■ **What you should do**: Of the lines listed below, return exactly those that run from the line containing "middle pip: (584, 464)" through the line containing "pinky tip: (467, 502)", both included.

(Extracted records)
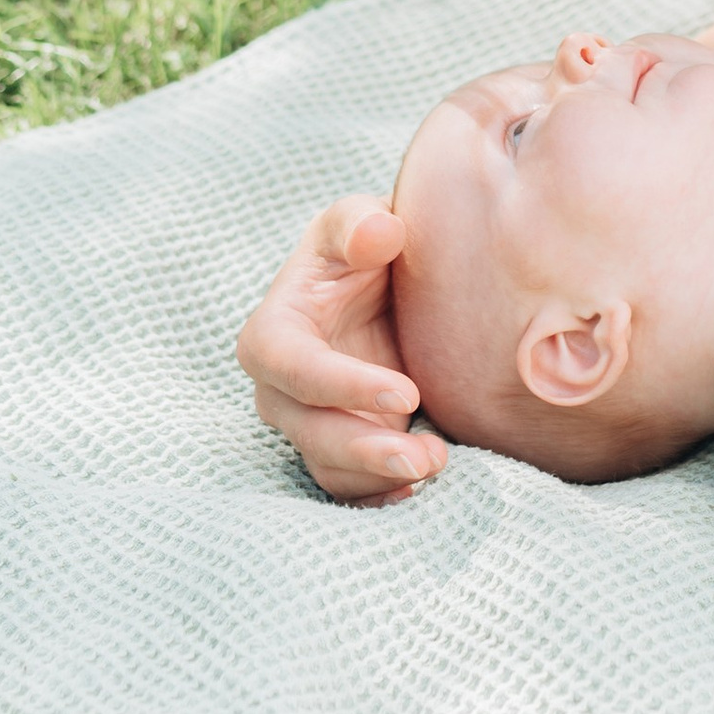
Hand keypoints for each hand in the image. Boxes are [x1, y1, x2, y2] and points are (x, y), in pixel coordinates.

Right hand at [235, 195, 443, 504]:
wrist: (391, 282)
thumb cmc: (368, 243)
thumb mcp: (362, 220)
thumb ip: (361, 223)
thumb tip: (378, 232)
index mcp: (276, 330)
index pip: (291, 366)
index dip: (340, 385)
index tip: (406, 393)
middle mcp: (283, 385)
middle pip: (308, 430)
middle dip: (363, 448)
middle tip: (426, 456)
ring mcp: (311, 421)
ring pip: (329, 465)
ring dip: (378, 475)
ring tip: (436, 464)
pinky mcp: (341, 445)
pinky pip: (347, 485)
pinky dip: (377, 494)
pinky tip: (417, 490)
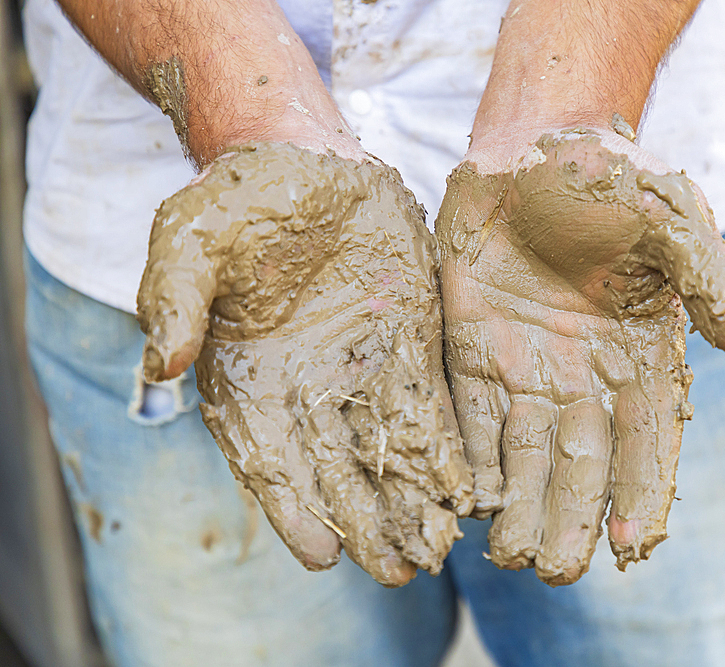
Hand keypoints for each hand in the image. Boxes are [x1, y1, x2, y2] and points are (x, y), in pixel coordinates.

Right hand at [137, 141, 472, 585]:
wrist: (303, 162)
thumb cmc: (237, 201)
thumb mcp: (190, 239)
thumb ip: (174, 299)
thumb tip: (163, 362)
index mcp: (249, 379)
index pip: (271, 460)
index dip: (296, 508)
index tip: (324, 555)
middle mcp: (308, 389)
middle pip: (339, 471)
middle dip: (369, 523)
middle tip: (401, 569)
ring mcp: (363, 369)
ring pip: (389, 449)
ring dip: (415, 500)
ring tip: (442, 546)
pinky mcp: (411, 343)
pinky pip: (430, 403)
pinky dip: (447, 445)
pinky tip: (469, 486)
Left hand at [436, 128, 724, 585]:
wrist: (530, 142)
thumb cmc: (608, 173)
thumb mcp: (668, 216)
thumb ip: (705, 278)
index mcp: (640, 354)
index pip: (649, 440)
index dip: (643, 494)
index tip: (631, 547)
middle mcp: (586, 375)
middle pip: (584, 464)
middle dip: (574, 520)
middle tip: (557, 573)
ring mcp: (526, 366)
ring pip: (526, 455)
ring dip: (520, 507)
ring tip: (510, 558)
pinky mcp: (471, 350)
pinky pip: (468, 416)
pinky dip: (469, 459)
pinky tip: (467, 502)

==

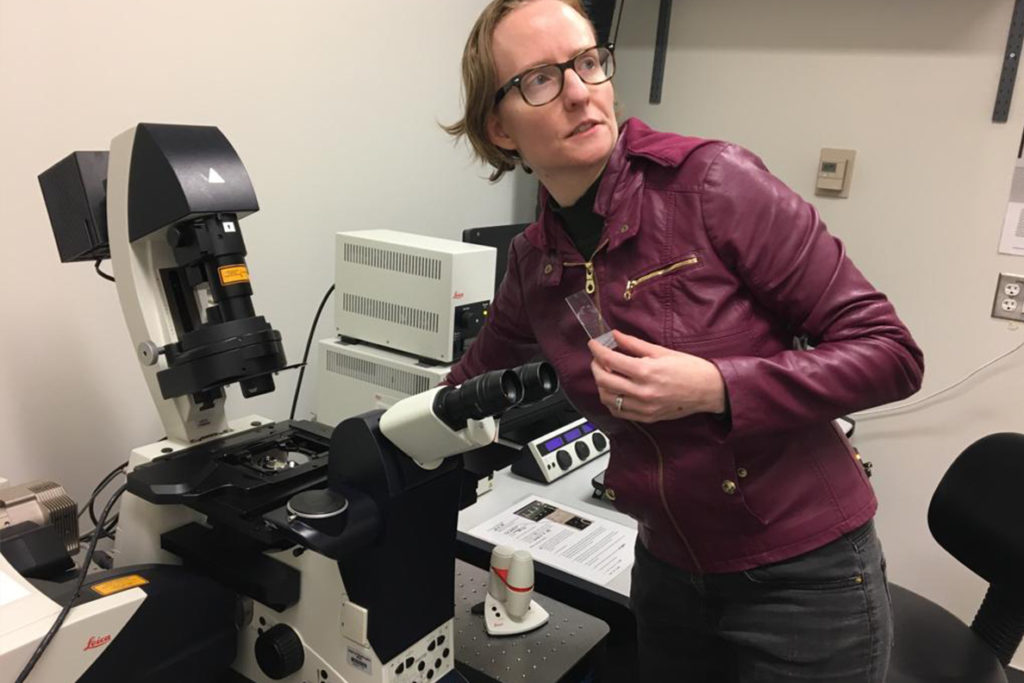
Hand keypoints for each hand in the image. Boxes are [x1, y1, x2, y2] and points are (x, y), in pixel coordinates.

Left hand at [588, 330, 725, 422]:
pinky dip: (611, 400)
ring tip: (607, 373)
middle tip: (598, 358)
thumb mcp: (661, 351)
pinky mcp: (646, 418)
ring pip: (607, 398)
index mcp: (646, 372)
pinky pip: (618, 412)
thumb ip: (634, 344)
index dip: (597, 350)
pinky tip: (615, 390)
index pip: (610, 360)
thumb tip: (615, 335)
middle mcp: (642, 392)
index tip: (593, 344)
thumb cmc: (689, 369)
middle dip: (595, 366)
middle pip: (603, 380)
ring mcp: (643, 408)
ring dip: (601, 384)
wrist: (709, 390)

■ **Response to the task**:
middle pip: (584, 464)
middle dip: (574, 520)
middle tip: (557, 573)
ring mcp: (526, 366)
ring pip: (526, 455)
ring dip: (520, 507)
ring tip: (510, 558)
pinky mcp: (471, 350)
pinky pip: (468, 416)
pinky dip: (469, 459)
pinky tip: (467, 502)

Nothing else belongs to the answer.